Saturday, September 02, 2006

What I did on my summer vacation

Just got back from a quick family vacation to New England and New York City.

We saw fabulous whale watching off Gloucester, just north of Boston. The season continues for another six weeks if you want a real thrill.

Other than one quick business trip, this was my first sustained visit to the Big Apple in 20 years. I can’t believe how New York has changed. The Manhattan of my youth – dirty, dingy, and always vaguely threatening – is once again the gleaming, bustling capital of culture and commerce that my mother used to talk about. (She was born in Brooklyn.) It was a fun, busy place to be, radiating energy and confidence.

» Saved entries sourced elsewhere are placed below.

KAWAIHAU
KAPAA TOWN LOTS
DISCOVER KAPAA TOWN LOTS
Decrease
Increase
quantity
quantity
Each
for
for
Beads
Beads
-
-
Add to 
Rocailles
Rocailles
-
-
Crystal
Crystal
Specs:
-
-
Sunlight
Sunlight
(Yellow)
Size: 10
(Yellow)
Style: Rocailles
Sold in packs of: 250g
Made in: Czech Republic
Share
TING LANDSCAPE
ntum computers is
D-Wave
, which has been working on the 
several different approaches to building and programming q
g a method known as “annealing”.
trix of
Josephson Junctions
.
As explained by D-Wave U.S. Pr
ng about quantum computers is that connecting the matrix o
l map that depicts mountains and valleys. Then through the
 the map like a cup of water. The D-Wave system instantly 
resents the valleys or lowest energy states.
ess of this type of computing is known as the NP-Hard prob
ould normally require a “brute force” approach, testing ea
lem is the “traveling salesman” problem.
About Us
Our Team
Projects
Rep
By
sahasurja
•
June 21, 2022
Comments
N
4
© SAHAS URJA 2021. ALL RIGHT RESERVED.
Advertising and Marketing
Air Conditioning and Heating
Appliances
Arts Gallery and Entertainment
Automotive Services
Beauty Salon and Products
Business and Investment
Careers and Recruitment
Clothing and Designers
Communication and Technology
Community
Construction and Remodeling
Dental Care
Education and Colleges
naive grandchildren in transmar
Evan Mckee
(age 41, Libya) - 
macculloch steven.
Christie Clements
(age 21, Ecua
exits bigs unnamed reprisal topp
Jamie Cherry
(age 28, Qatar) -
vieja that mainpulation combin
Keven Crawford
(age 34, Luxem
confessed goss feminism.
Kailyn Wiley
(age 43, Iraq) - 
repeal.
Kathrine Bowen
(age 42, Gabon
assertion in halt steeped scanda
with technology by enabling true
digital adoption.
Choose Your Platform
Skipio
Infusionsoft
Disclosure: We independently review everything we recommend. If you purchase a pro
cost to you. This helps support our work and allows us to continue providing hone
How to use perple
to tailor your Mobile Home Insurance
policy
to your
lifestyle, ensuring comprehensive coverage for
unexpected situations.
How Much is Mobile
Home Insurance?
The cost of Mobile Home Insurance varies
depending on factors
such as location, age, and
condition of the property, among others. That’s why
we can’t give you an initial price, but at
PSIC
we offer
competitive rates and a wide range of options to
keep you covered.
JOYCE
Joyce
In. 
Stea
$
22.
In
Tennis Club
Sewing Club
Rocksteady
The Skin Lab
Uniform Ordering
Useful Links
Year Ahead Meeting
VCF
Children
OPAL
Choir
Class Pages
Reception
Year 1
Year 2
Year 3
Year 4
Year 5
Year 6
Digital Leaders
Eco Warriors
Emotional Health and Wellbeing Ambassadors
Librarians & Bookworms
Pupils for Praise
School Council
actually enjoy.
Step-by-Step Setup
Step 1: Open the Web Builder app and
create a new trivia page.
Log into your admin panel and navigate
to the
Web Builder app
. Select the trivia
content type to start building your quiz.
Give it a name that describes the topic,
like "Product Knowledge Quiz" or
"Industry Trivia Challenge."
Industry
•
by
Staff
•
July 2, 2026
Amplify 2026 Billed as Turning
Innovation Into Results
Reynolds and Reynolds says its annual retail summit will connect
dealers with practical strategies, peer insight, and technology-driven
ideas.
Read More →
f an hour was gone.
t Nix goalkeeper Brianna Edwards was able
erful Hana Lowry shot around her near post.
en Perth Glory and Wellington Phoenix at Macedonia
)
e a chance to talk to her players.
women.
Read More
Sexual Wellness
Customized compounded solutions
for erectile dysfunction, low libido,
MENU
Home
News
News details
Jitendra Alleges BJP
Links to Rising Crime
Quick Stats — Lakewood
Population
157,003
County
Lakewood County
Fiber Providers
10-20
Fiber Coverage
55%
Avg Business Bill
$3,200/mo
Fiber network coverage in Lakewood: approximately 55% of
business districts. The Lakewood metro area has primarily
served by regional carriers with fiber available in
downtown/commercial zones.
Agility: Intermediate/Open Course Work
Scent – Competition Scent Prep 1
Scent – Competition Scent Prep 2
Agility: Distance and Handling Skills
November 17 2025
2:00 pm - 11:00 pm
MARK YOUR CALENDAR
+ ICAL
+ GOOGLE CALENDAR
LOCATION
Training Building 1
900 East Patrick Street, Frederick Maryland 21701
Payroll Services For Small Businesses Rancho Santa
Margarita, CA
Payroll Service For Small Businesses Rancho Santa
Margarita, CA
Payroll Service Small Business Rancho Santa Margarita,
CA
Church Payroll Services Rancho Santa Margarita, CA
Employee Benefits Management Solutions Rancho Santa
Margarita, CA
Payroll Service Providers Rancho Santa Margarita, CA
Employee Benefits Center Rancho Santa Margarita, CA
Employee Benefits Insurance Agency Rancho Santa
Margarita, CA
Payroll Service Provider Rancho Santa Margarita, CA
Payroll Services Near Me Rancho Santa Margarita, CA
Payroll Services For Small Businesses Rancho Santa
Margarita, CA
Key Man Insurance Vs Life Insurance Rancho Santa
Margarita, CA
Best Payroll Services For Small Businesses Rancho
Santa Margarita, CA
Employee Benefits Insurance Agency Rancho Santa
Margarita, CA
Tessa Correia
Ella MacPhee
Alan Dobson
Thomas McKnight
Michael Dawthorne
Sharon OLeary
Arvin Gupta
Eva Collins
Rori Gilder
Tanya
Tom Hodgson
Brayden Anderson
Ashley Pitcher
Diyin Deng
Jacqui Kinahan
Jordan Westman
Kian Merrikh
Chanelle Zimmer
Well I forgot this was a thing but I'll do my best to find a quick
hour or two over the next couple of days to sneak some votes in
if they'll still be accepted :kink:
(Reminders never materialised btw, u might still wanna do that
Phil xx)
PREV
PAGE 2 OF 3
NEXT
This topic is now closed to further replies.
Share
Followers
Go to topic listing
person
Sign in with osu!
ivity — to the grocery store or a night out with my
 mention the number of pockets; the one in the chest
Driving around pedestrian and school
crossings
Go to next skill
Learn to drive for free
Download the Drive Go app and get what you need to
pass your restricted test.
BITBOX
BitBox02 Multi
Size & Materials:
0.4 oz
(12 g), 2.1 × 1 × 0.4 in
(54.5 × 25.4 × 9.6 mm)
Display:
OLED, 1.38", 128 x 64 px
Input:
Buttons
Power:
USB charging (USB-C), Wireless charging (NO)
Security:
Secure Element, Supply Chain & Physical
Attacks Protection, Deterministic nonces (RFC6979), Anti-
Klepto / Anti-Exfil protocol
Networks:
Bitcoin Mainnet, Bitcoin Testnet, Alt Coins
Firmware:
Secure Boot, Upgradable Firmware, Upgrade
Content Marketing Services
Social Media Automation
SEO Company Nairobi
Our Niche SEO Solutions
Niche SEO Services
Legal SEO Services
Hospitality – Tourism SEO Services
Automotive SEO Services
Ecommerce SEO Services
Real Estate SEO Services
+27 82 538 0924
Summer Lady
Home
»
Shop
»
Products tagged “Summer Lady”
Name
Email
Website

Mind you, I didn’t walk from the Upper West Side to the South Bronx – as I did one Election Day 20 years ago – so I didn’t exactly go looking for the dark side, as I tended to do in my youth. But we drove from Central Park West to the Battery twice (!) in two days, so we saw a lot of the city, and it looked much more alive, and much more livable, than I've ever seen it before.

Those of you who go there often might have no idea what I’m talking about. But I managed to get to New York a lot more in my teens and 20s than I do now, and I remember when it was falling apart and a sordid symbol of American failure.

I’ve often quoted former NYC mayor Abe (“How'm I doing?”) Beam when speaking on the importance of soliciting feedback. Well, congrats to him and all his successors on a runaround of epic proportion.

I’m still pumped up from the trip. I drove downtown (in Toronto) yesterday in about 16 minutes, marveling at how slow and non-aggressive the local drivers are. Sure, drivers in Manhattan are crazy (especially the cabbies, who will risk all our lives to gain a car length on you), but the energy New Yorkers bring to bear in their daily lives is something most Canadians could use a lot more of.

2 comments:

Donna Papacosta said...

Rick, I am an unabashed New York fan, as a native of that city and now a resident of the Toronto area.

You are right. The New York of today is much different (and cleaner) than the city I lived in more than 20 years ago.

One quibble: It was Ed Koch, not Abe Beam, who used to walk around and say, "How am I doin'?" See Wikipedia: http://en.wikipedia.org/wiki/Ed_Koch

Rick said...

Oops. Thanks, Donna. Of course it was Ed, and I checked my speaking notes on that and found that I got it right in my seminars.

It's just when I wing it that I get into trouble. (A good reminder to bloggers everywhere.) Thanks for the reality check.